CREATE DATASOURCE source_name [ (column_name data_type [, ...] ) ]
FROM (STORAGE: 'storage_location' [, STREAM: 'storage_location' ])


jubaql> CREATE DATASOURCE nbpds (label string, name string)
        FROM (STORAGE: 'hdfs:///jubatus-on-yarn/sample/npb_data.json')

jubaql> CREATE DATASOURCE nico FROM (STORAGE: 'hdfs:///user/fluentd',
        STREAM: 'kafka://hdp8:2181,hdp9:2181,hdp10:2181/fluentd/1')


CREATE DATASOURCE defines an abstract data source with a unified view of a static data set and (optionally) a data stream. Data is assumed to contain one JSON document per line.

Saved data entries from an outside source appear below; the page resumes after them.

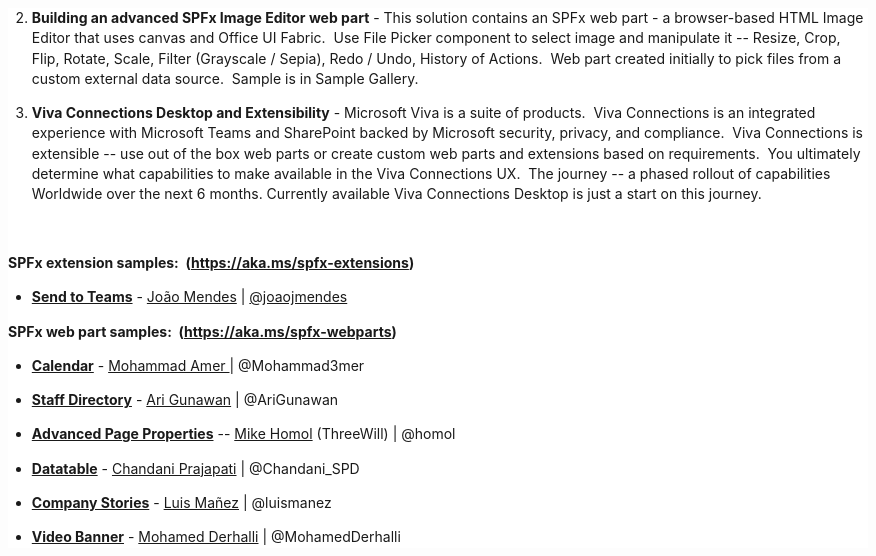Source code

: 2.  **Building an advanced SPFx Image Editor web part** - This solution
    contains an SPFx web part - a browser-based HTML Image Editor that
    uses canvas and Office UI Fabric.  Use File Picker component to
    select image and manipulate it -- Resize, Crop, Flip, Rotate, Scale,
    Filter (Grayscale / Sepia), Redo / Undo, History of Actions.  Web
    part created initially to pick files from a custom external data
    source.  Sample is in Sample Gallery.

3.  **Viva Connections Desktop and Extensibility** - Microsoft Viva is a
    suite of products.  Viva Connections is an integrated experience
    with Microsoft Teams and SharePoint backed by Microsoft security,
    privacy, and compliance.  Viva Connections is extensible -- use out
    of the box web parts or create custom web parts and extensions based
    on requirements.  You ultimately determine what capabilities to make
    available in the Viva Connections UX.  The journey -- a phased
    rollout of capabilities Worldwide over the next 6 months. Currently
    available Viva Connections Desktop is just a start on this journey.

 

<div>

**SPFx extension samples:  (<https://aka.ms/spfx-extensions>)**

</div>

-   **[Send to
    Teams](https://github.com/pnp/sp-dev-fx-extensions/tree/master/samples/react-send-to-teams)** -
    [João Mendes](http://twitter.com/joaojmendes)
    \| [\@joaojmendes](/t5/user/viewprofilepage/user-id/442957)

**SPFx web part samples:  (<https://aka.ms/spfx-webparts>)**

-   [**Calendar**](https://github.com/pnp/sp-dev-fx-webparts/tree/master/samples/react-calendar) -
    [Mohammad Amer ](http://twitter.com/Mohammad3mer)\| \@Mohammad3mer

-   **[Staff
    Directory](https://github.com/pnp/sp-dev-fx-webparts/tree/master/samples/react-staffdirectory)** -
    [Ari Gunawan](http://twitter.com/AriGunawan) \| \@AriGunawan

-   **[Advanced Page
    Properties](https://github.com/pnp/sp-dev-fx-webparts/tree/master/samples/react-advanced-page-properties)**
    -- [Mike Homol](http://twitter.com/homol) (ThreeWill) \| \@homol

-   **[Datatable](https://github.com/pnp/sp-dev-fx-webparts/blob/master/samples/react-datatable)** -
    [Chandani
    Prajapati](http://twitter.com/Chandani_SPD) \| \@Chandani_SPD

-   **[Company
    Stories](https://github.com/pnp/sp-dev-fx-webparts/tree/master/samples/react-company-stories)** -
    [Luis Mañez](http://twitter.com/luismanez) \| \@luismanez

-   **[Video
    Banner](https://github.com/pnp/sp-dev-fx-webparts/tree/master/samples/react-video-banner)** -
    [Mohamed
    Derhalli](http://twitter.com/MohamedDerhalli) \| \@MohamedDerhalli

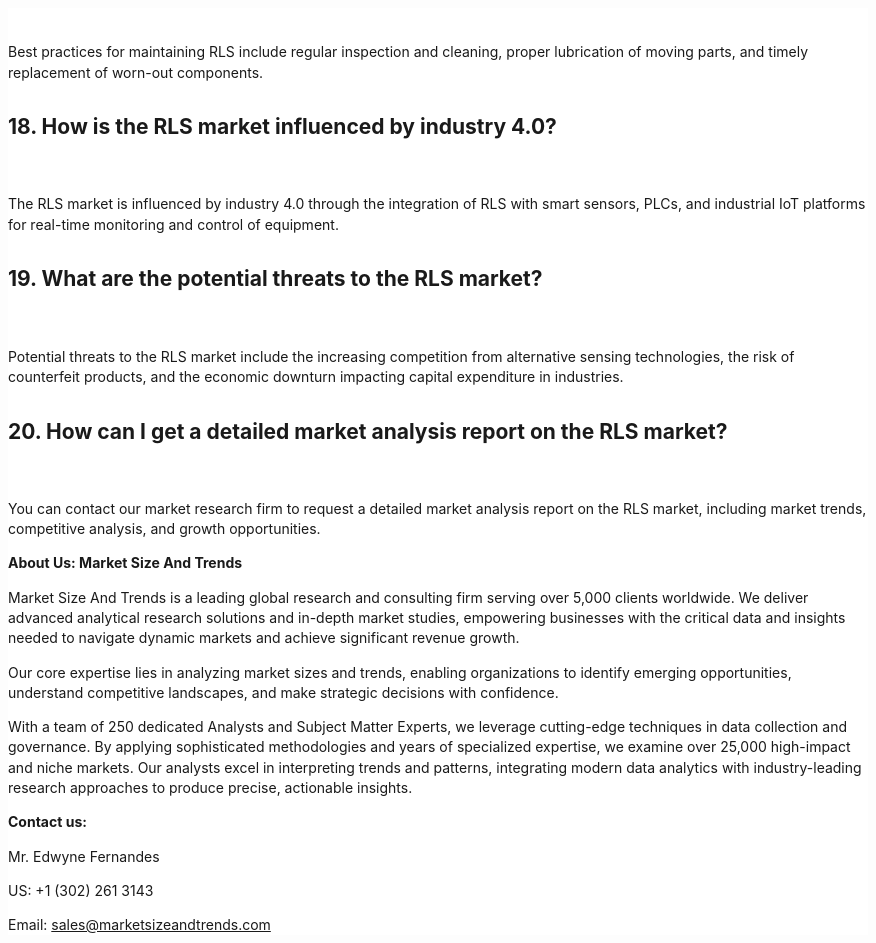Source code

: <p>&nbsp;</p><p>Best practices for maintaining RLS include regular inspection and cleaning, proper lubrication of moving parts, and timely replacement of worn-out components.</p> <h2>18. How is the RLS market influenced by industry 4.0?</h2> <p>&nbsp;</p><p>The RLS market is influenced by industry 4.0 through the integration of RLS with smart sensors, PLCs, and industrial IoT platforms for real-time monitoring and control of equipment.</p> <h2>19. What are the potential threats to the RLS market?</h2> <p>&nbsp;</p><p>Potential threats to the RLS market include the increasing competition from alternative sensing technologies, the risk of counterfeit products, and the economic downturn impacting capital expenditure in industries.</p> <h2>20. How can I get a detailed market analysis report on the RLS market?</h2> <p>&nbsp;</p><p>You can contact our market research firm to request a detailed market analysis report on the RLS market, including market trends, competitive analysis, and growth opportunities.</p></body></html></p><p><strong>About Us:&nbsp;Market Size And Trends</strong></p><p>Market Size And Trends&nbsp;is a leading global research and consulting firm serving over 5,000 clients worldwide. We deliver advanced analytical research solutions and in-depth market studies, empowering businesses with the critical data and insights needed to navigate dynamic markets and achieve significant revenue growth.</p><p>Our core expertise lies in analyzing market sizes and trends, enabling organizations to identify emerging opportunities, understand competitive landscapes, and make strategic decisions with confidence.</p><p>With a team of 250 dedicated Analysts and Subject Matter Experts, we leverage cutting-edge techniques in data collection and governance. By applying sophisticated methodologies and years of specialized expertise, we examine over 25,000 high-impact and niche markets. Our analysts excel in interpreting trends and patterns, integrating modern data analytics with industry-leading research approaches to produce precise, actionable insights.</p><p><strong>Contact us:</strong></p><p>Mr. Edwyne Fernandes</p><p>US: +1 (302) 261 3143</p><p>Email: <a href="mailto:sales@marketsizeandtrends.com">sales@marketsizeandtrends.com</a>&nbsp;</p>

  • source_name is a user-defined string that will identify this data source later on.
  • A schema of column_name and data_type (one of numeric, string, boolean) may be specified, providing a row-column shape for the JSON data. If a schema is not given, it will be inferred from the data in each batch.
  • storage_location is a string indicating the location of the data. Valid formats are:
    • file://<path>, hdfs://<path> and empty (for STORAGE)
    • kafka://<zookeeper>/<topic>/<consumer-group> (for STREAM)

After a CREATE DATASOURCE statement has been processed successfully, the user can use the specified source_name in other statements whenever a STREAM is referenced. The second of the above examples is in spirit similar to PostgreSQL’s CREATE VIEW ds AS SELECT json->'label' AS label, json->'name' AS name FROM hdfs_table.


  • To retrieve data from fluentd, fluentd must be configured to push its data to Kafka using fluent-plugin-kafka. This is required because fluentd expects to push data somewhere while Spark expects to pull data from somewhere, so there is a message queue needed in between. Kafka seems to fulfill this requirement quite well.
  • When seamless switching from static to stream processing is desired, there must be a field with the key "jubaql_timestamp" in every data item with strictly increasing (as per string ordering) string values. Otherwise items in the Kafka queue that are also in the previously processed static data set will be processed again.
  • Schema inference increases processing time and carries the risk of a wrongly inferred data type (since only a sampled subset is considered for inference), leading to type cast errors at runtime. Also, an empty schema will be inferred for empty batches, leading to problems with many other statements. Unless data is directly fed from a data source to a a model update process, schema inference should therefore be avoided at the moment.